=== Listed entries ===
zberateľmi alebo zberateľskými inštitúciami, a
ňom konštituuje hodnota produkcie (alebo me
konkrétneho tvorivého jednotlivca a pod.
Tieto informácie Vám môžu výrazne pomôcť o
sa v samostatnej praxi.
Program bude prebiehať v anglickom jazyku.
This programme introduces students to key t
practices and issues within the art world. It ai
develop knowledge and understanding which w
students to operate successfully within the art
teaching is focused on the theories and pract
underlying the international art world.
--
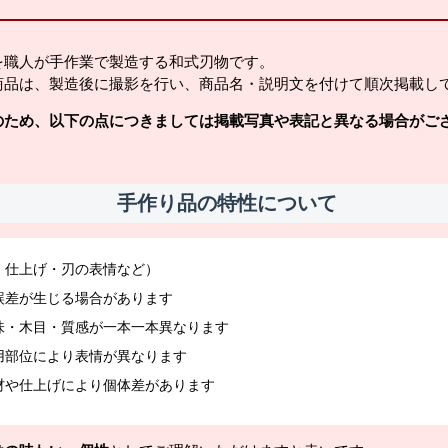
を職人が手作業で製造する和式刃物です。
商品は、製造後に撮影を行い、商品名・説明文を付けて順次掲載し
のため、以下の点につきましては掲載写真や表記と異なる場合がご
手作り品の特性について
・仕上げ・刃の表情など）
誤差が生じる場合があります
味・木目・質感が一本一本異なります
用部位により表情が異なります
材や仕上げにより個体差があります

=== Request ===
Return only the number of lines in the entries above that contain the word "students".

=== Worked solution ===
2